Thursday, January 7, 2016

Supernova - 2000

Why is the "lone weirdo in isolated space setting" so appealing?  You could argue that it also touches on the same idea of "lone weirdo anywhere".  It's the isolation factor, that idea people have that if someone is removed from society, they essentially go insane.  I think that's what it is anyway.  And thus we have another tired version of "lone weirdo" this time set in some unknown future year.  Watching this made me think a lot about the Sam Neill movie Event Horizon (1997) and about the movie Sunshine (2007).

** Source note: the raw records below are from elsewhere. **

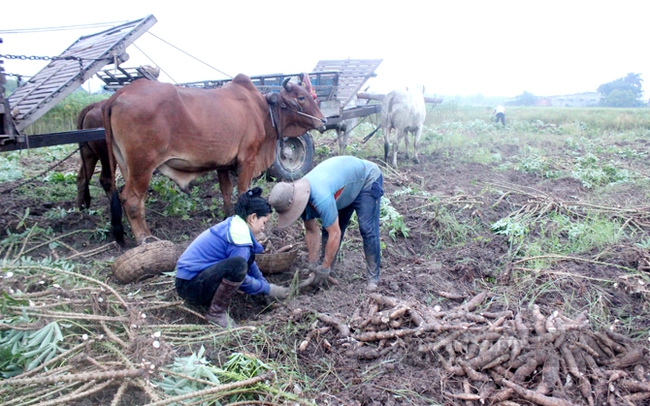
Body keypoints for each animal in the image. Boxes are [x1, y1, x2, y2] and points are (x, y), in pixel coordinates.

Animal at [105, 73, 324, 244]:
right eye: (302, 97)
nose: (323, 121)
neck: (262, 110)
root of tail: (118, 95)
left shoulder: (223, 164)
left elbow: (226, 190)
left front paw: (228, 213)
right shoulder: (247, 159)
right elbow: (243, 190)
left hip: (127, 167)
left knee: (135, 201)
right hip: (143, 166)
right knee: (132, 200)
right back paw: (144, 238)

The cast is also all over the place.  James Spader is leading man Nick after the captain of the ship is killed in what is basically a suicide.  Angela Bassett is an icy medical officer, Lou Diamond Phillips and Robin Tunney are mindless sex objects, and Peter Facinelli is a hunky mystery man who is one the ship that called for help.  I saw this movie only because of James Spader.

They rescue the ship I mentioned with Peter Facinelli, he immediately starts acting all off and trying to seduce the two female characters.  In a laughable sequence, there are 3 sex scenes in the first half hour basically, each one is really overdone and awful.  It's like in The Room when there are those two almost exactly the same sex scenes.  Facinelli's character Karl has a secret which is found about 5 minutes later, some bizarre light emitting pod that looks like it's all bad.  It's obvious this thing influences people, and it makes them grow younger.  It starts to mess with the crew, Karl grows slowly more menacing, and James Spader leaves the ship on a mission, leaving his crew alone with Karl.  Uh oh.

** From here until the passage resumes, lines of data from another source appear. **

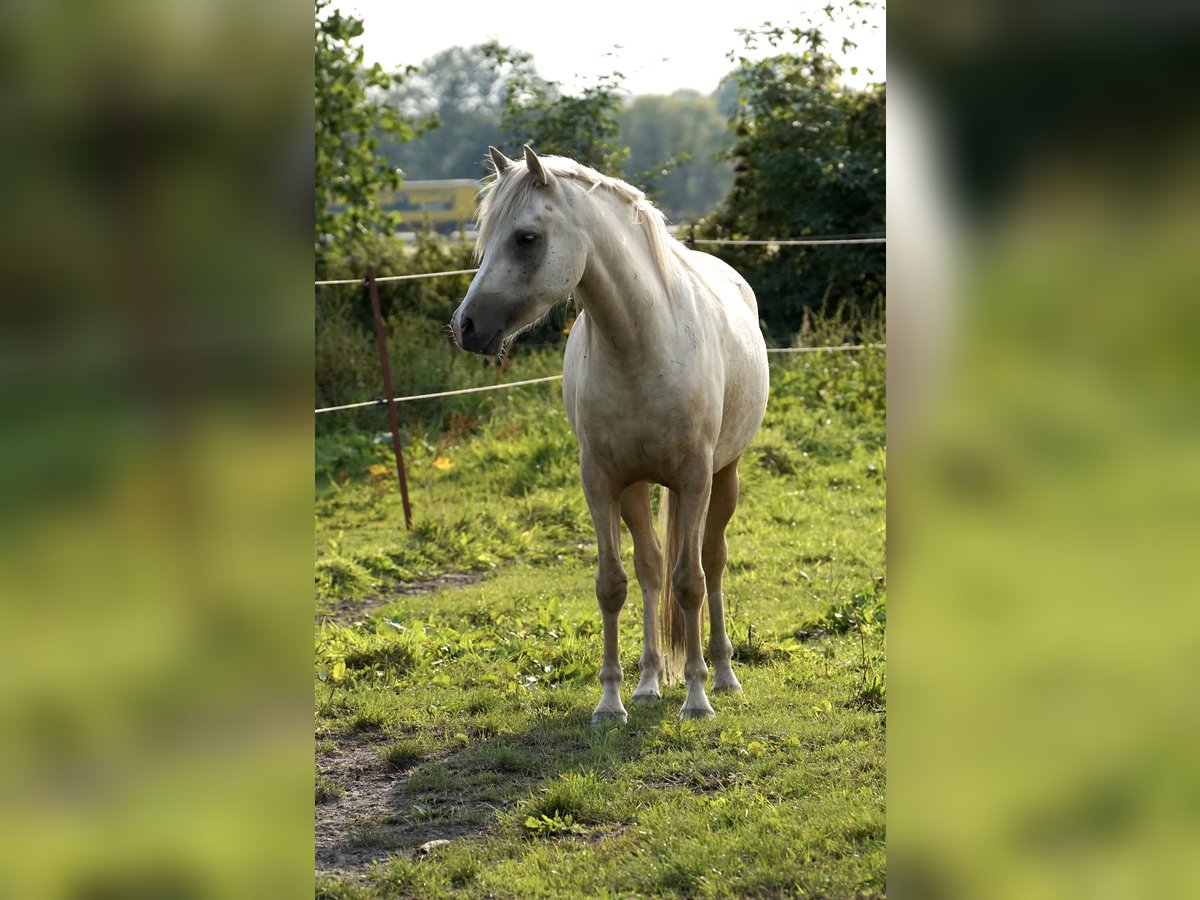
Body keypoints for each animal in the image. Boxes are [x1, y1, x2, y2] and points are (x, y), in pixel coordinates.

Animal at [451, 148, 768, 724]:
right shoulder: (600, 482)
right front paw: (611, 701)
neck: (641, 344)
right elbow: (613, 584)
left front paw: (696, 699)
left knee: (711, 562)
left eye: (526, 238)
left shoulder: (694, 478)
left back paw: (723, 674)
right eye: (485, 237)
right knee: (651, 569)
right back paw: (647, 684)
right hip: (637, 488)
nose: (466, 326)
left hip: (724, 475)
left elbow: (690, 583)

The soundtrack and filming style are pretty laughable.  This was in the periodic resurgence of "extreme" camera work.  It's not uncommon to see strange shots, angles, and a in-your-face type of childish look to this movie.  It was obviously trying to appeal to teens and young adults, but it was far too predictable and low-brow to even make that fanbase happy.  The shoot was riddled with problems, which I think is the "why" of this movie's failure.  Traded from director to director, rewritten what sounds like millions of times, cast traded in and out, everyone had a different idea of what this movie should've been.

The same problem happened with Event Horizon.  In both cases, the original director and script wanted a dark, bloody, claustrophobic sci-fi thriller, and the studio wanted something more appealing to the idiotic drone humans.  The cool factor got removed in trade for watered down effects, cutting off character development, and adding unnecessary scenes like the sex scene between Spader and Bassett in this movie.

Given all this, I'm surprised because this movie wasn't THAT bad.  It's definitely unoriginal and very "blah" entertainment.  The scenes all seem to be stolen from some other movie.  The acting is unbalanced, and gives the movie an almost hostile feel.  Everyone in the movie is inexplicably mad all the time, was my first thought on it.  Spader, Bassett, Phillips, they are all simply wrecks of people.  One thing I liked was that several plot points, like Spader's character's drug addiction, are mentioned and then simply never gotten back to.  So, was that like important??  Cause it's only mentioned twice....?

I love sci-fi, and I love anything set in space.  If it has a horror element, all the better.  This movie is nowhere as good as Alien, Event Horizon, Sunshine, Sphere, the list goes on.  But do what I did: see this because it's bad.  Watch it for the same reason I watched Mortal Kombat: Armageddon.  It's cheasy, overdone effects.  It's hollow, eternally mad characters.  It's sophomoric, super-duper 2000's camera work and soundtrack.  Just see it.  I give it a solid B movie rating, and 2.5 stars.